#### [EXTRACT TO READ]
__________
Role of PMN elastase on ischemic myocardial injury in evolving myocardial infarction: correlation with clinical parameters and intervention by protease inhibitor ulinastatin.

The purposes of this study were to investigate the sequential changes of PMN elastase during evolving myocardial infarction, and also to ascertain whether or not ulinastatin (UL), a clinically useful protease inhibitor, would affect the extent of ischemic myocardial injury. The levels of plasma PMN elastase (as alpha 1-proteinase inhibitor-elastase complex) were measured once in 13 normal controls, and at intervals in 30 acute myocardial infarction (AMI) patients given UL and 30 AMI controls on conventional therapy, and compared between the groups. The levels in control group on conventional therapy were significantly higher from 6 to 72 hours after the onset than those in normal controls. Maximum PMN elastase levels in non-survivors (n = 7) were significantly higher than in survivors (n = 23) at the 6-month follow-up (288.7 +/- 75.8 vs. 188.1 +/- 56.9 micrograms/l, p less than 0.01). The maximum level of PMN elastase in patients given UL was significantly lower than that in the control group (162.2 +/- 96.2 vs 207.3 +/- 70.1 micrograms/l, p less than 0.05), and the peak CK-MB in patients given UL was significantly lower than that in controls (252.3 +/- 150.9 vs 360.1 +/- 239.6 IU/l, p less than 0.05). Early mortality (seen at 6-month follow-up) in patients administered UL was significantly lower than that of the treated controls (3.3% vs 23.3%, p less than 0.05). Analysis of changes in PMN elastase levels suggested that UL would be clinically beneficial for reduction of ischemic myocardial injury.
__________
[Source data]
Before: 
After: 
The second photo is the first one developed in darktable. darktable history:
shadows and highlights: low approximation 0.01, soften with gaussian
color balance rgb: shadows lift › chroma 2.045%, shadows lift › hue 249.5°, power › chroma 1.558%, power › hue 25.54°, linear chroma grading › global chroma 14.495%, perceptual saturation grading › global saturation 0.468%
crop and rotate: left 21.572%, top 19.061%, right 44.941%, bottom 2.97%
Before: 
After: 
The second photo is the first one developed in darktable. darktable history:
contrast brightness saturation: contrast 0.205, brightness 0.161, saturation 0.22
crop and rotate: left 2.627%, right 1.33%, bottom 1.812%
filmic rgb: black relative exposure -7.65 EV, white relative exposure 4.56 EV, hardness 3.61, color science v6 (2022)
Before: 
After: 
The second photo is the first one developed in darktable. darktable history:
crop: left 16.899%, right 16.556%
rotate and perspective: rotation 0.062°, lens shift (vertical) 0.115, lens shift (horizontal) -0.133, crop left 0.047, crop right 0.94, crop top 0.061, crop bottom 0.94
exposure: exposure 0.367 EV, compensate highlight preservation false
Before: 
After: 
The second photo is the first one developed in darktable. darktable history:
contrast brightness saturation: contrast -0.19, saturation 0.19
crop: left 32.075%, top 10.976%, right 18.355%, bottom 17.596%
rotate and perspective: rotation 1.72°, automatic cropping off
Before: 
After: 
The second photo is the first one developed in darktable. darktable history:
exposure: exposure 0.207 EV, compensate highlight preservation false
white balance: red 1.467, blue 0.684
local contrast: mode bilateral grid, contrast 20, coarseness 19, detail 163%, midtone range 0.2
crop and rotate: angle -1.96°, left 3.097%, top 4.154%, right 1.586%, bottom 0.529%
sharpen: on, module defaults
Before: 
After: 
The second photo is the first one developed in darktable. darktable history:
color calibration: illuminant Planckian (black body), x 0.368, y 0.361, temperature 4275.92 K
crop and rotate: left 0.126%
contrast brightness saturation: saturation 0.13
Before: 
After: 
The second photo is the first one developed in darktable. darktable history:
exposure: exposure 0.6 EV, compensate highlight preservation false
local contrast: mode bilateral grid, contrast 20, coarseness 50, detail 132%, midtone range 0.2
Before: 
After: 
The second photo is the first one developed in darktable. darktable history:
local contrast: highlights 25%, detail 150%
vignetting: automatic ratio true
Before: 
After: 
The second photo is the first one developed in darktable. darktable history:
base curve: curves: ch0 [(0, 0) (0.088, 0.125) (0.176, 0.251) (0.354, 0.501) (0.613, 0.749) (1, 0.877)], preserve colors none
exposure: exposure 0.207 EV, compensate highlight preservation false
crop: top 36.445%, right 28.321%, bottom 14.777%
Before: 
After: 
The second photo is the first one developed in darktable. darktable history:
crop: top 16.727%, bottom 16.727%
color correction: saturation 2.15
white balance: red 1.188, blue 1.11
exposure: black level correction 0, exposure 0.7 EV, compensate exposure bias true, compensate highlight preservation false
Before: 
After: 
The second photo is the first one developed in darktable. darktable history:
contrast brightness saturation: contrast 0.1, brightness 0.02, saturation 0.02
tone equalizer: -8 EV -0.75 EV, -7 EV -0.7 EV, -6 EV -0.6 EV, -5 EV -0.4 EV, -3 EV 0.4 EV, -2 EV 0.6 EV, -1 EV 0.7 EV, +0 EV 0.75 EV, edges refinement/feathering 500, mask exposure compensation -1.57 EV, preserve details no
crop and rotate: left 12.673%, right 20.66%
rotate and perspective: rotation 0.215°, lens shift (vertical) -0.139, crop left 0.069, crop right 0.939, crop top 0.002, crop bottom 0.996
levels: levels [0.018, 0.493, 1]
__________
#### [PROMPT A]
Duplicate the abstract from "Role of PMN" up to and including "protease inhibitor ulinastatin.".
#### [PROMPT B]
List each group of people in the abstract that is given with a head count, along with its count.

#### [WRITTEN REPLY A]
Role of PMN elastase on ischemic myocardial injury in evolving myocardial infarction: correlation with clinical parameters and intervention by protease inhibitor ulinastatin.

#### [WRITTEN REPLY B]
- Normal controls: 13
- Acute myocardial infarction (AMI) patients given UL: 30
- AMI controls on conventional therapy: 30
- Non-survivors: 7
- Survivors: 23